A close friend invited me for dinner. I would soon learn that she had been tasked to bully me into dropping my complaint. She was running for office, and she was protecting her affinity with the Democratic Party.  I kept making my case until she interrupted me.

“Has Slockett ever abused you?”

“Yes,” I told her.

She laughed. A long mocking laugh that seemed to never end. That laugh broke me in that moment. I hadn’t touched a bite of my dinner.  She didn’t notice. I said nothing more except I wanted to go home. The moment ended a 30-year friendship.

That laugh is indelibly imprinted in my own hippocampus. It hurt more than the unfair disciplines, more than being put in front of my supervisor for constant scrutiny, more than being warned by that supervisor of being disciplined if I didn’t keep my hands in full view at all times. I couldn’t reach in my purse for a Kleenex. It hurt more than being told I couldn’t go the restroom without that supervisor’s permission, or when, after asking permission, that supervisor would go into Slockett’s office for twenty minutes or more until I was finally allowed to leave. It hurt more than the day I returned from lunch and found my file of evidence for my complaint had been erased from my computer. I filed a FOIA request to get the files back—they were public files.  I was told there would be a fee of $2500 to get them. An ITS worker told me it would take him 20 minutes top to retrieve them. It hurt more than when I was characterized as “unstable” because the abuse led to major clinical depression and two hospitalizations for suicidal ideation.

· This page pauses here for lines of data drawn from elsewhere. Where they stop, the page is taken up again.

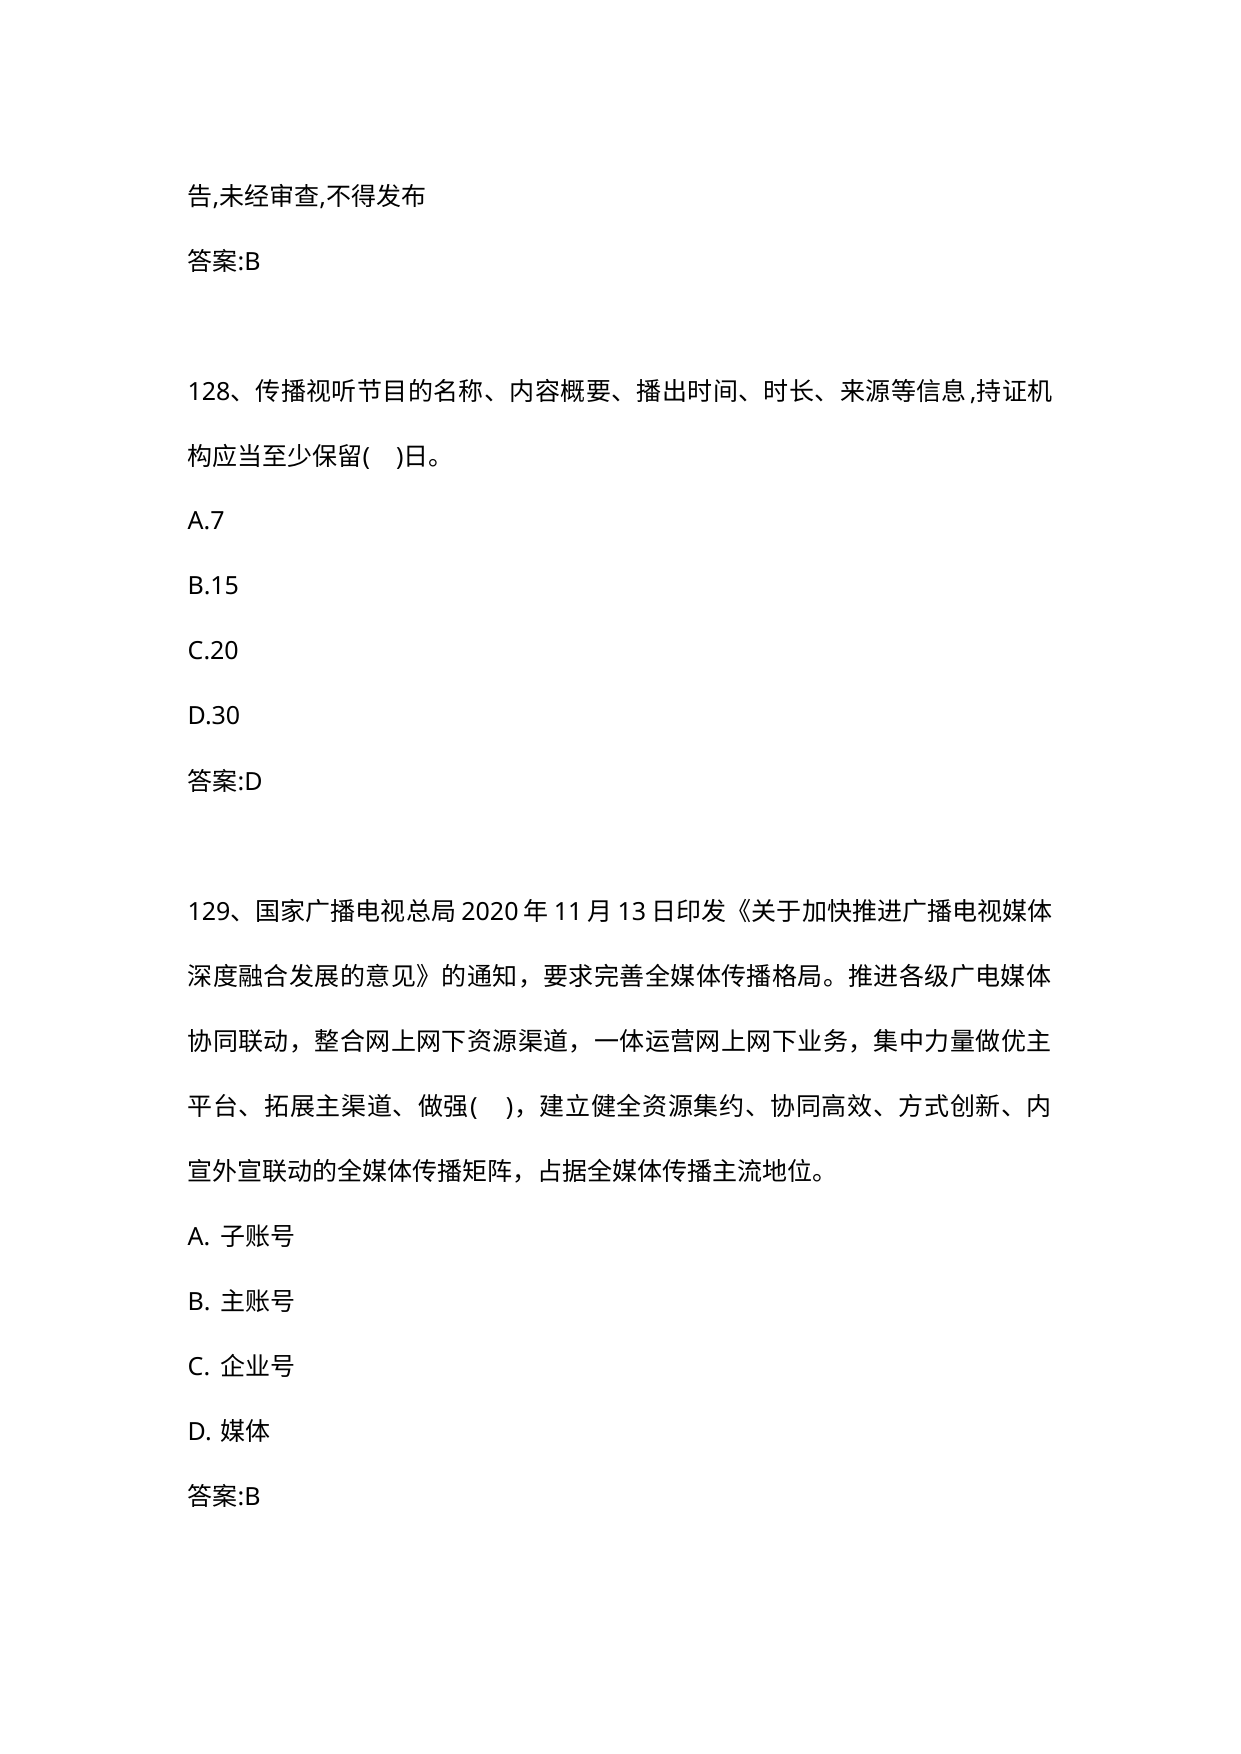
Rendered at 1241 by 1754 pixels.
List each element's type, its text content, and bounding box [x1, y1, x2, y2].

list 答案:D [187, 747, 1053, 812]
list 答案:B [187, 227, 1053, 292]
list 企业号 [187, 1332, 1053, 1397]
list 子账号 [187, 1202, 1053, 1267]
list 答案:B [187, 1462, 1053, 1527]
list A.7 [187, 487, 1053, 552]
list D.30 [187, 682, 1053, 747]
list 传播视听节目的名称、内容概要、播出时间、时长、来源等信息,持证机构应当至少保留( )日。 [187, 357, 1053, 487]
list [187, 162, 1053, 227]
list 主账号 [187, 1267, 1053, 1332]
list 媒体 [187, 1397, 1053, 1462]
list C.20 [187, 617, 1053, 682]
list 国家广播电视总局2020年11月13日印发《关于加快推进广播电视媒体深度融合发展的意见》的通知，要求完善全媒体传播格局。推进各级广电媒体协同联动，整合网上网下资源渠道，一体运营网上网下业务，集中力量做优主平台、拓展主渠道、做强( )，建立健全资源集约、协同高效、方式创新、内宣外宣联动的全媒体传播矩阵，占据全媒体传播主流地位。 [187, 877, 1053, 1202]
list B.15 [187, 552, 1053, 617]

It took eight years, but I prevailed. Sort of. After nearly a decade of doggedly putting out my documentation and with the anonymous confirmation of others, the electorate of Johnson County chose to remove Slockett from office in the 2012 election. 

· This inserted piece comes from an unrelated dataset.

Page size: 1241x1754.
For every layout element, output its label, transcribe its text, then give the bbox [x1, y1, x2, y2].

It cost me more than $600,000 in lost wages and benefits, rendered me permanently unemployable and placed me in poverty for life. Even so, I’d do it again.

I wasn’t fired by the way.  I resigned when Slockett began issuing formal discipline to those caught talking to me. After Travis Weipert won the election, I emailed the Board of Supervisors and asked for them to meet with me about getting my job back. I mentioned the damages I had incurred.  I heard nothing for a month. Finally, Janelle Rettig phoned me and told me no meeting would happen. She said some members were bitter about how I’d damaged the reputation of the party and didn’t want to see me in the building ever again.

When I said I would forgo the job and damages if the Board would work with me to institute protections so that no employee would ever have to go through this again, Janelle told me to take it up with the Iowa legislature.

I thought about suing, but not long.  You only get money from litigation at best.  You don’t get justice.  You also get an NDA (Non-disclosure Agreement).  I knew I wouldn’t be able to shut up for any amount of cash.  It remains satisfying to learn that my soul really isn’t for sale.

If there is any justice in Johnson County, Shanti Sellz will prevail.  If there’s any justice, feminists and labor leaders will stand publicly and proudly with her.  They all know, or they should know the Board of Supervisors didn’t have to fire her.  They have dozens of employees who remained in their jobs who didn’t file for FLMA until after they’d exhausted their sick leave. Even if she technically didn’t meet the requirements of the Family Leave Act, and that’s a big “if, the spirit of that provision was clearly violated. According to their own documentation, Shanti Sellz was a good employee.  That should have led them to help her. There was nothing that prevented them doing that.  They just didn’t.

One of the last things Janelle Rettig said to me was, “Look, I work with cowards, but I have to work with them.”

Shanti Sellz didn’t put me up to writing this. She doesn’t know that I’m writing this.

I just know that it takes uncommon courage to go up against this Reich.  Shanti Sellz has shown that courage. Does anyone in the County have the courage to stand with her?

In the immortal words of Florence Reece, “Which side are you on?”